EXERCISE OBJECTIVE
Only the lines from the one that contains "left wrist: (172, 144, -24)" to the end of the material below are wanted, each duplicated exactly.

☆ ☆ ☆ ☆ ☆ ☆ ☆

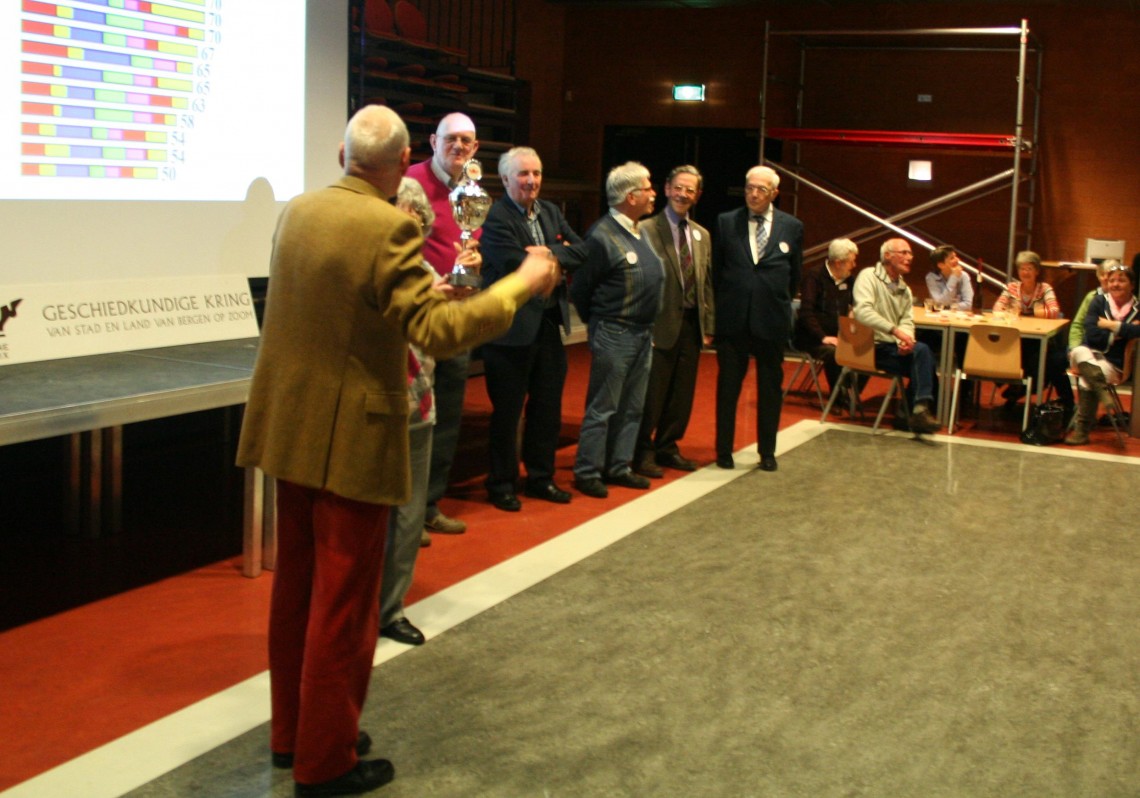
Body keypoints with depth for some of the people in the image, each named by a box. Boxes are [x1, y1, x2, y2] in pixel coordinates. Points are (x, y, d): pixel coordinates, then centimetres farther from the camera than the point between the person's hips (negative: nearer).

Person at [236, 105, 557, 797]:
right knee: (344, 602, 4)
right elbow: (438, 331, -24)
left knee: (297, 584, 19)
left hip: (290, 430, 8)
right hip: (350, 440, -8)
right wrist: (522, 284, -14)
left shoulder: (297, 212, 5)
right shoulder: (388, 229, -19)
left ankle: (292, 731, 33)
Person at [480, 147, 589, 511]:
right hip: (512, 327, -7)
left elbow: (581, 251, 3)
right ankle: (501, 484, 19)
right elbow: (517, 265, -24)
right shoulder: (496, 218, -14)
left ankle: (540, 477, 30)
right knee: (508, 410, 5)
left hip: (549, 323, 7)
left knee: (547, 407, 15)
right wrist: (557, 257, -10)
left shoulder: (550, 211, 11)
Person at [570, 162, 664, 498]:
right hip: (614, 335, -8)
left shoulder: (638, 231, 9)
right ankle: (587, 473, 9)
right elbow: (580, 288, -9)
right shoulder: (602, 236, -16)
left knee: (632, 408, 14)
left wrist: (648, 326, 15)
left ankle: (618, 467, 25)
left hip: (643, 333, 8)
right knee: (602, 408, -1)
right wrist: (597, 322, 2)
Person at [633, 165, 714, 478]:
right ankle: (643, 452, 13)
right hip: (661, 324, -6)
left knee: (682, 392, 12)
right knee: (653, 392, 0)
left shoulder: (702, 235, 13)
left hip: (692, 323, 6)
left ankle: (667, 447, 26)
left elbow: (707, 283, 15)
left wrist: (708, 325, 10)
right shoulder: (647, 229, -8)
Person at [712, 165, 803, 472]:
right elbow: (716, 269, 8)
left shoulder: (792, 227, 2)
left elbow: (795, 274, 11)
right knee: (728, 386, 7)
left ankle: (767, 452, 20)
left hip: (772, 320, 1)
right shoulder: (726, 222, 1)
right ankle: (724, 450, 17)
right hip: (733, 319, 0)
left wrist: (780, 303, 11)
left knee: (770, 388, 9)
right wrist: (722, 305, 9)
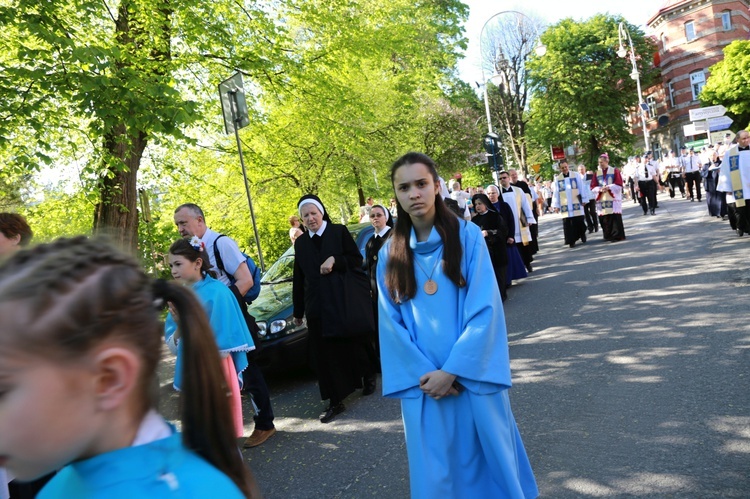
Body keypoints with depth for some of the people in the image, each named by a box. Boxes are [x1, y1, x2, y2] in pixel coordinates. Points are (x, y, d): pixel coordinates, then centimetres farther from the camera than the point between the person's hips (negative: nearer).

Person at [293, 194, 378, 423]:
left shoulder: (339, 232, -1)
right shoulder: (300, 243, 10)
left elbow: (357, 259, -3)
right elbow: (298, 278, 13)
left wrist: (335, 260, -19)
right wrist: (298, 310, 14)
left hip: (343, 301, -3)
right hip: (317, 307, 3)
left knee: (352, 345, 8)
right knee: (325, 353, 1)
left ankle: (369, 376, 36)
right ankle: (335, 401, 8)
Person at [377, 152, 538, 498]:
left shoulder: (468, 236, -5)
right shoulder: (390, 253, 3)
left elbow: (484, 309, -10)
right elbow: (391, 323, 1)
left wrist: (453, 370, -15)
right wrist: (423, 373, -10)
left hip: (472, 376, -2)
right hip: (423, 383, 2)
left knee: (489, 457, 12)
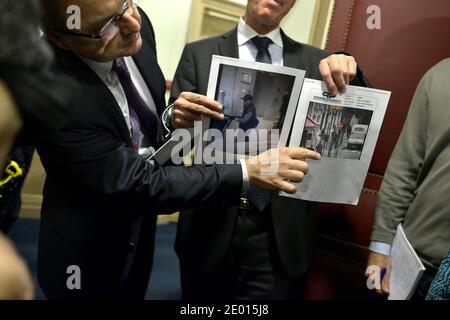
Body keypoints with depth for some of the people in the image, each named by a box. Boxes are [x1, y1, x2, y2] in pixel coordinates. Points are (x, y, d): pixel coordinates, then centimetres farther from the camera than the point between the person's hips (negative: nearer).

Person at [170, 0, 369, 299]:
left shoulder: (315, 61, 7)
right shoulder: (199, 54, 3)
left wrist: (348, 73, -17)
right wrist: (177, 118, -22)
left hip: (281, 234, 1)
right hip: (210, 225, 0)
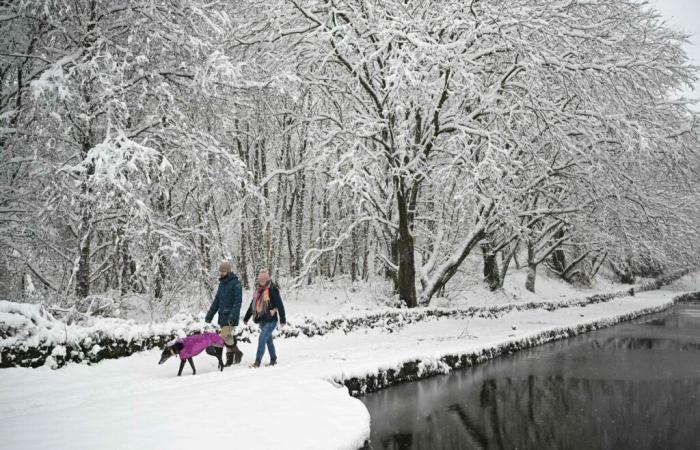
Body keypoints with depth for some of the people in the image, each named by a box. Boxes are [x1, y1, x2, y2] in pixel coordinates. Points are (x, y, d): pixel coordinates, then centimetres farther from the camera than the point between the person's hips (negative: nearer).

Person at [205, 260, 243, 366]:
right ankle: (230, 359, 13)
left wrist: (233, 316, -23)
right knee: (228, 337, 8)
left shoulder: (235, 283, -9)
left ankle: (237, 353, 2)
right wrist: (209, 315, 16)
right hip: (222, 316, 7)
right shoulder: (221, 283, 15)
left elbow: (238, 301, -15)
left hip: (231, 317, -7)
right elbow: (216, 301, 20)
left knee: (226, 337, -15)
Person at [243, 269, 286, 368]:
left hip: (270, 320, -8)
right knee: (268, 340, 16)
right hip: (262, 320, 8)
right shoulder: (258, 290, 11)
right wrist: (246, 318, 22)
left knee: (262, 339, -15)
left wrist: (283, 319, -16)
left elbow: (280, 305, -14)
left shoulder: (272, 290, -12)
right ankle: (273, 360, 27)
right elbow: (252, 305, 19)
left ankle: (257, 362, -15)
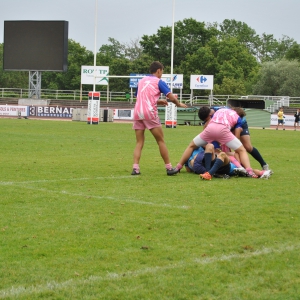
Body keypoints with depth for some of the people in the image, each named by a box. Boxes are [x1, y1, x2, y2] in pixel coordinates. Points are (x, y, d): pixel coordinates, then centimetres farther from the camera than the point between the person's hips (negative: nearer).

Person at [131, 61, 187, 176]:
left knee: (139, 143, 7)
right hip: (150, 113, -5)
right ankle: (169, 168, 5)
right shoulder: (159, 82, 5)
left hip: (137, 112, 5)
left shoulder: (141, 81, 21)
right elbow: (171, 98, -3)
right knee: (161, 141, 4)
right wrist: (179, 104, 17)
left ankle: (135, 168, -7)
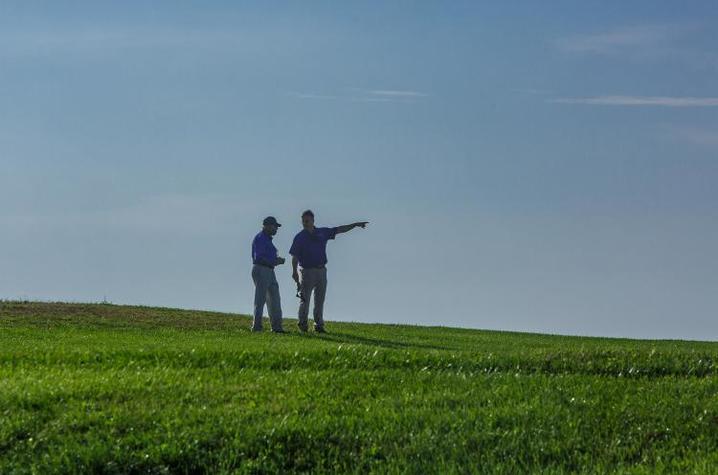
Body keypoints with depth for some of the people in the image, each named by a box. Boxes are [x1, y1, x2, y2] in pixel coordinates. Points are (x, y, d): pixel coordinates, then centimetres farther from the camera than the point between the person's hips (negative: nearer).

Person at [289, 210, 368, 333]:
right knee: (305, 299, -4)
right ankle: (303, 323, 6)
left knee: (320, 300, 6)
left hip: (321, 270, 4)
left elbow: (339, 230, 15)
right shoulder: (299, 237, -2)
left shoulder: (322, 232, 9)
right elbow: (294, 257, -5)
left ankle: (319, 325, 12)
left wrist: (355, 225, 11)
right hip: (306, 271, -4)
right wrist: (294, 271, -15)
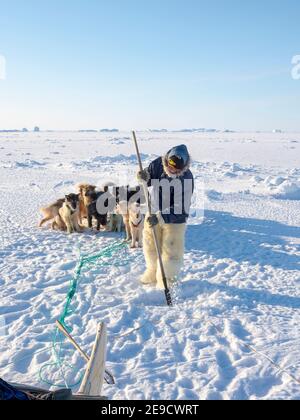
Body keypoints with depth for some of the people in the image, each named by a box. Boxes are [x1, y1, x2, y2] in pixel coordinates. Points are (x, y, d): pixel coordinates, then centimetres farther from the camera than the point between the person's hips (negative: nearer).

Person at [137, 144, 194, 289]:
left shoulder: (186, 179, -27)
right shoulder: (158, 164, -15)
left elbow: (181, 208, -27)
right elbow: (148, 178, 0)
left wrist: (160, 217, -36)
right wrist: (145, 177, -25)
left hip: (175, 219, -5)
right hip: (154, 213, 5)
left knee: (170, 251, 5)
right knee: (150, 245, 19)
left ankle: (166, 280, 28)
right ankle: (153, 272, 42)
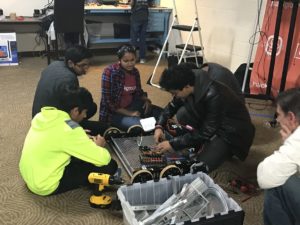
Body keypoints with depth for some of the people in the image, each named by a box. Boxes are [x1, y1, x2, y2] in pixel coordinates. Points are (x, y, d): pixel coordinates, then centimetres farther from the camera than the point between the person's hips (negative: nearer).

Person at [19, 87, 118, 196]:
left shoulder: (43, 115, -3)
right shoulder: (69, 129, -25)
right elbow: (103, 159, -22)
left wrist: (82, 138, 10)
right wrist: (98, 146, 0)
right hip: (45, 185, -8)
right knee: (109, 165, -8)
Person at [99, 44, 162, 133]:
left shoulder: (135, 71, 0)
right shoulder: (109, 72, -19)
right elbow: (107, 102, -19)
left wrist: (146, 100, -6)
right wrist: (129, 113, -21)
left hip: (132, 106, 7)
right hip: (114, 112, -6)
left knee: (159, 113, -6)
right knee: (140, 126, -28)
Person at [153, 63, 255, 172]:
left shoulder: (213, 96, -36)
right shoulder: (192, 81, -14)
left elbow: (206, 132, -27)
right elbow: (173, 106, 4)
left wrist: (172, 144, -24)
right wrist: (159, 126, -10)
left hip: (232, 131, -7)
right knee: (182, 115, -18)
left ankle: (226, 149, 4)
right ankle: (204, 143, 0)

☆ ☆ ☆ ☆ ☆ ☆ ☆

WRITTEN SOLUTION
left wrist: (172, 144, -24)
right wrist: (159, 126, -10)
left hip: (232, 131, -7)
right knee: (182, 115, -18)
left ankle: (226, 149, 4)
right ankle: (204, 143, 0)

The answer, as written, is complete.